Une ministre indifférente à la réalité financière des locataires: ils ont des droits, eux aussi!

Josée Legault
Le gouvernement Legault veut retirer aux locataires leur droit acquis de faire une cession de bail au même loyer payé. Si son projet de loi 31 est adopté, les propriétaires auraient dorénavant le droit de refuser sans motif sérieux.
En pleine crise du logement, la CAQ choisit le pire moment possible pour avantager ouvertement les locateurs. C’est à y perdre son latin et à s’en décrocher la mâchoire du même coup.
Avec une pénurie grave de logements et des loyers dont les prix grimpent de manière vertigineuse, ceux qui parmi les proprios cherchent surtout à maximiser leurs profits ont pourtant déjà le très gros bout du bâton.
Alors, pourquoi leur faire un tel cadeau en extra? La réponse est venue au fil de la tournée médiatique de France-Élaine Duranceau, ministre responsable de l’Habitation.
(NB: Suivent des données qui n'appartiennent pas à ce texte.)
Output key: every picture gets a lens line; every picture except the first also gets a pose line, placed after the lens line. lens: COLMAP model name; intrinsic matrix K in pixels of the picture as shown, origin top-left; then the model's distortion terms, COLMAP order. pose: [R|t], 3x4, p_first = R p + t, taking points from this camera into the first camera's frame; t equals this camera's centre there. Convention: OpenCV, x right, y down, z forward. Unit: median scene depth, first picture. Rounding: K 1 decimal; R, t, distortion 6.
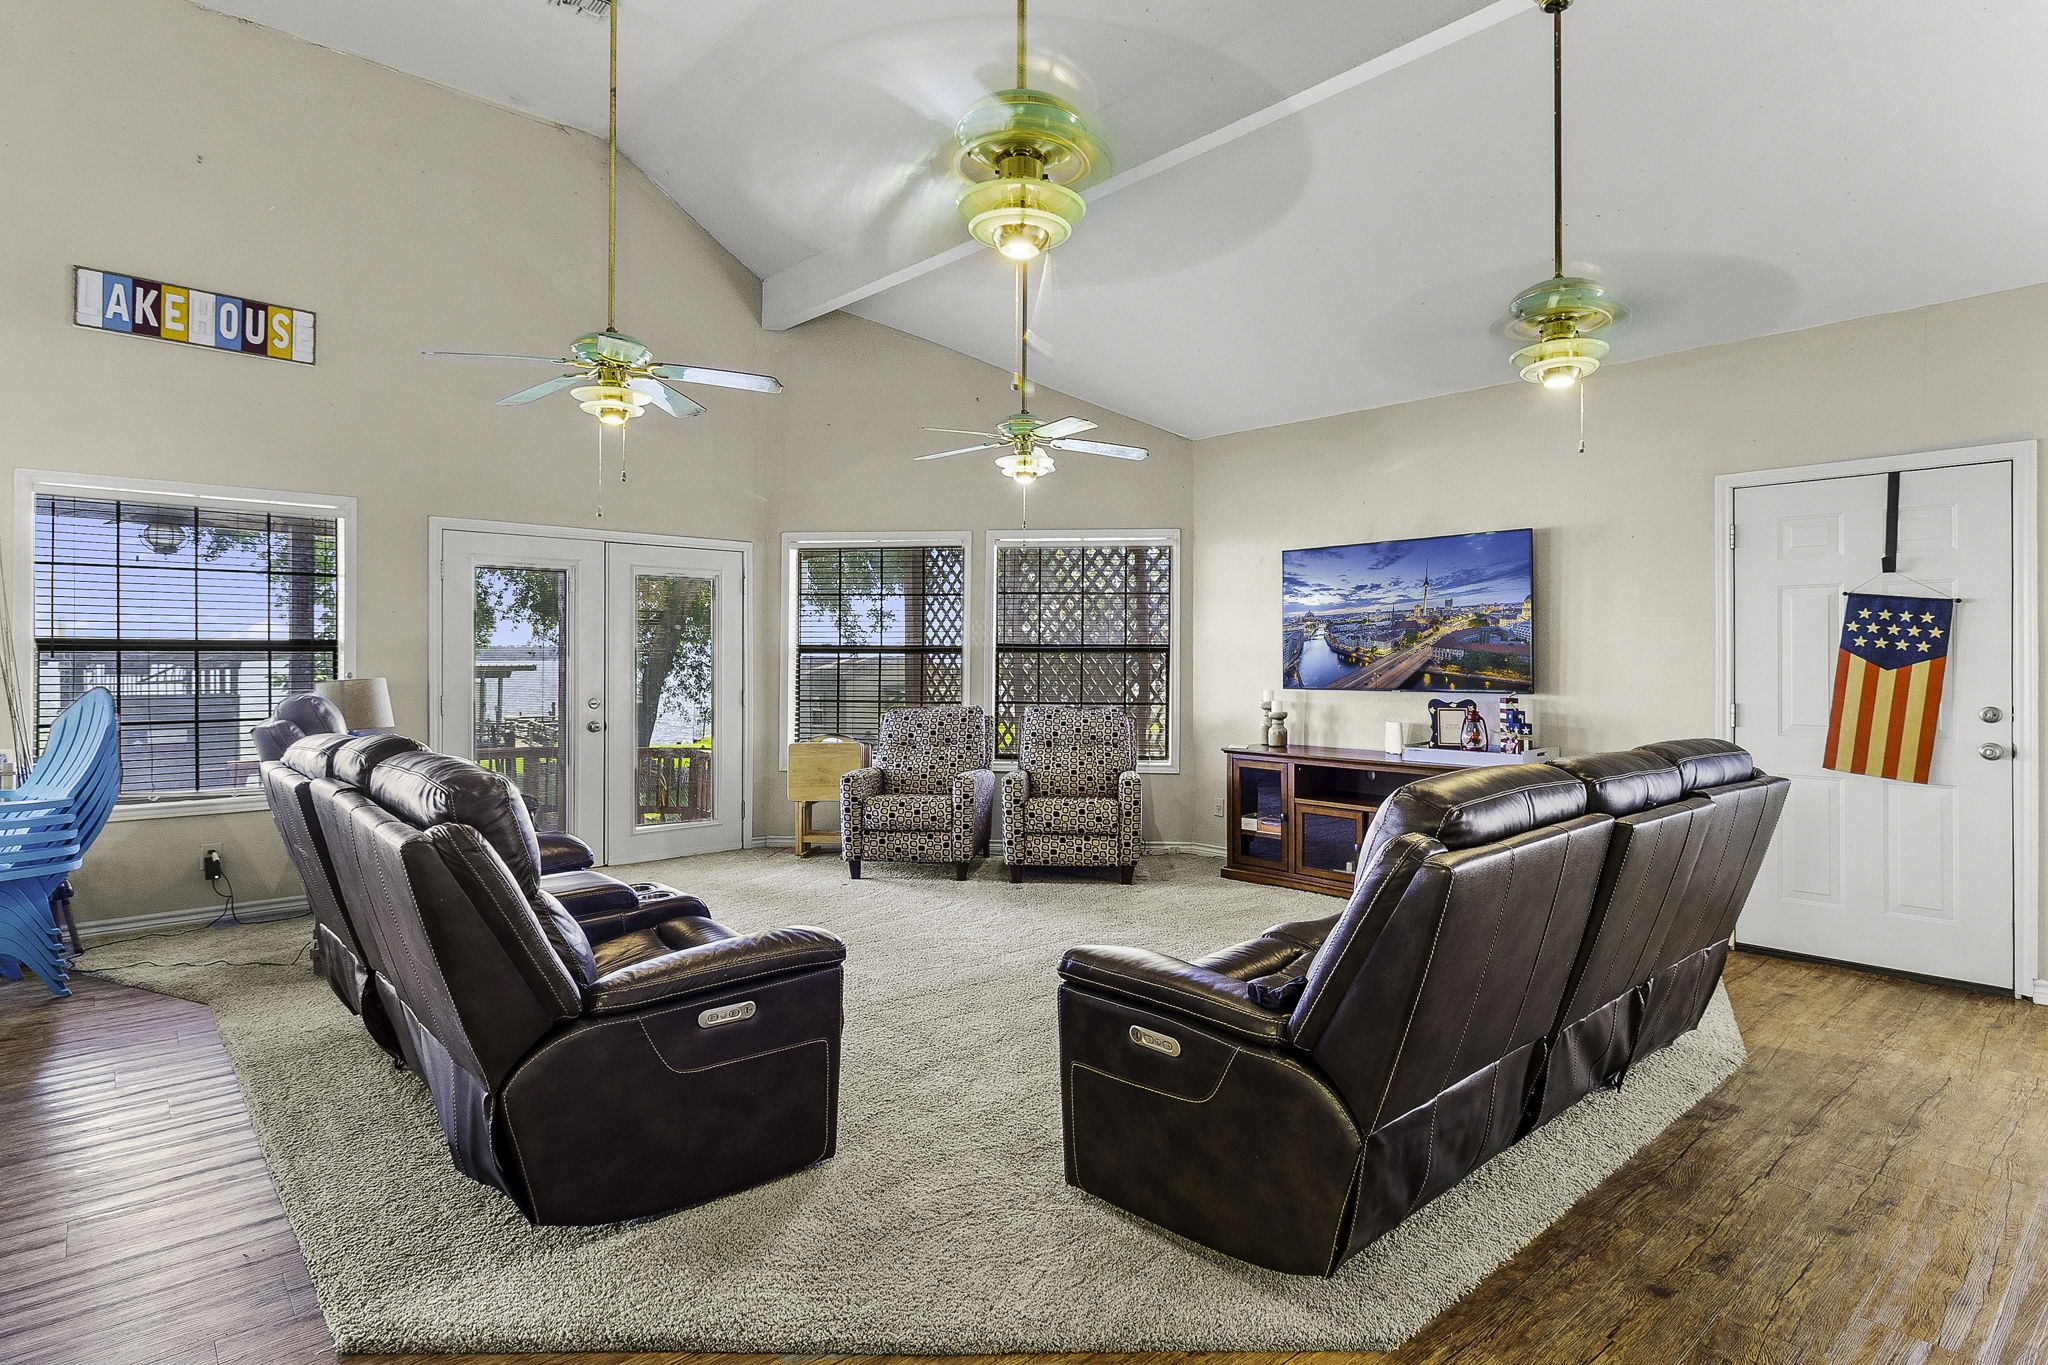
lens RADIAL K [[1095.1, 0, 1034.2], [0, 1095.1, 660.9], [0, 0, 1]] dist [0.015812, -0.000036]
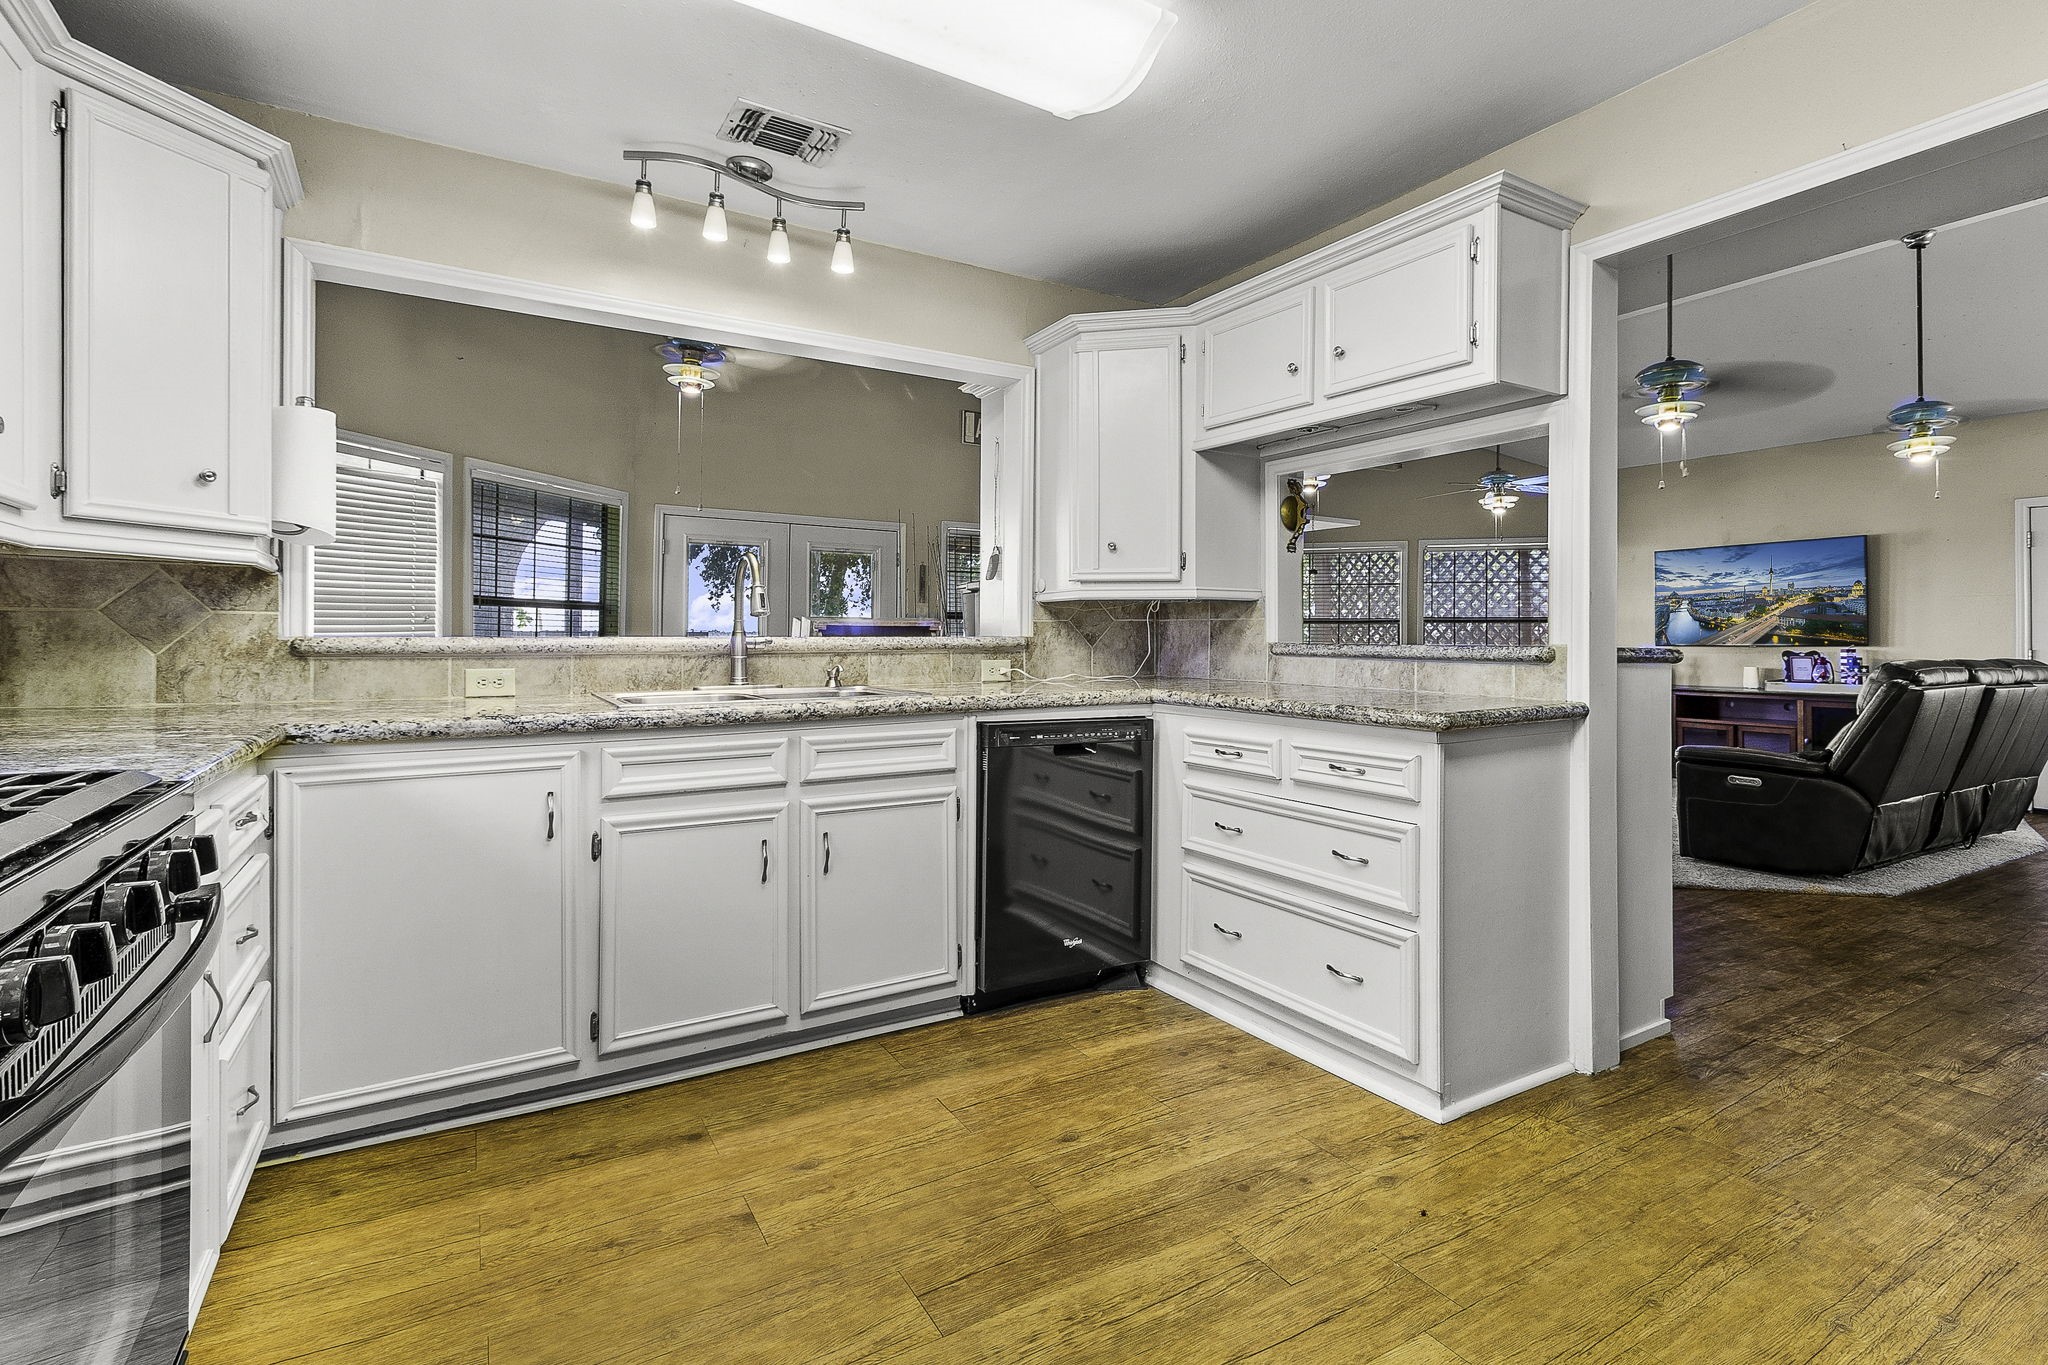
lens RADIAL K [[952.0, 0, 1049.2], [0, 952.0, 632.6], [0, 0, 1]] dist [0.000634, -0.000961]
pose [[0.977341, 0.001118, -0.211669, -0.315071], [-0.003336, 0.999943, -0.010121, 0.025241], [0.211646, 0.010598, 0.977289, -0.435451]]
Elle a dit ceci de fort révélateur: «Tu ne peux pas utiliser un droit qui n’est pas le tien de céder un bail, quand ce n’est pas ton immeuble. Le locataire qui veut faire ça, qu’il investisse en immobilier. »Ah bon? Ce droit existe pourtant au Québec depuis longtemps.
Par où commencer? Primo, par sa remarque, la ministre, aussi une ancienne courtière en immobilier, envoie le message que le logement est ni un droit ni un besoin essentiel.
Dans sa vision, si on la comprend bien, c’est un bien immobilier. Point. Une possession mercantile, dont le profit maximal serait l’objectif premier.
Comme des vassaux
Deuxio – à moins que ses paroles n’aient dépassé sa pensée –, en invitant les locataires voulant faire une cession de bail à investir plutôt en immobilier, la ministre leur témoigne un mépris quasi ancillaire digne d’un régime seigneurial.
Dit autrement, tant qu’ils ne sont pas bénis du titre royal de «propriétaires», pourquoi donc auraient-ils le droit de se prévaloir de leur outil restant de solidarité entre locataires pris à la gorge par des augmentations abusives de loyer?
Or, pourquoi diable la condition même d’être «locataires» leur vaudrait, comme des vassaux, d’être privés tout à coup d’un droit acquis?
Par ses mots, France-Élaine Duranceau trahit aussi une indifférence déconcertante face aux réalités financières limitées de la plupart des locataires.
La crise du logement est réelle
Rappelons qu’à Montréal, 65 % des ménages, incluant de nombreuses femmes seules, sont locataires. Ce sont ceux et celles qui, n’ayant pas les moyens d’accéder à la propriété, contribuent rondement à payer les hypothèques de leurs locateurs. Alors, un peu de respect, s’il vous plaît.
La ministre croit-elle que parmi tout ce beau monde, ceux qui voudraient exercer leur droit de faire une cession de bail pourraient plutôt «investir en immobilier»? Comment le feraient-ils? En montant les marches de l’Oratoire à genoux? Soyons sérieux.
Parce que cette mesure du projet de loi 31 fait passer le droit au logement bien après le droit à la propriété, dont sa marchandisation accélérée, sur le plan social, elle est fort inquiétante.
Pour les locateurs qui, avant tout, cherchent à établir des rapports respectueux avec les locataires – et il y en a –, elle paraît tout aussi déraisonnable.
Quant à ceux dont le but est de profiter financièrement au max des locataires, pourquoi leur offrir le droit superfétatoire de refuser une cession de bail?
Malgré que la mairesse de Montréal et le gouvernement de la CAQ aient nié son existence jusqu’à récemment, la crise du logement n’est pas une fiction. Ceux qui la subissent le savent. La ministre serait sage de le savoir aussi.
On trouve quelques bons éléments dans son projet de loi, mais cette idée de retirer un droit acquis important aux locataires est injustifiée parce qu’elle est injustifiable.
C’est pourquoi cette mesure du projet de loi 31 mérite la filière 13 au plus vite. Ce qui serait, sans nul doute, un recul salutaire.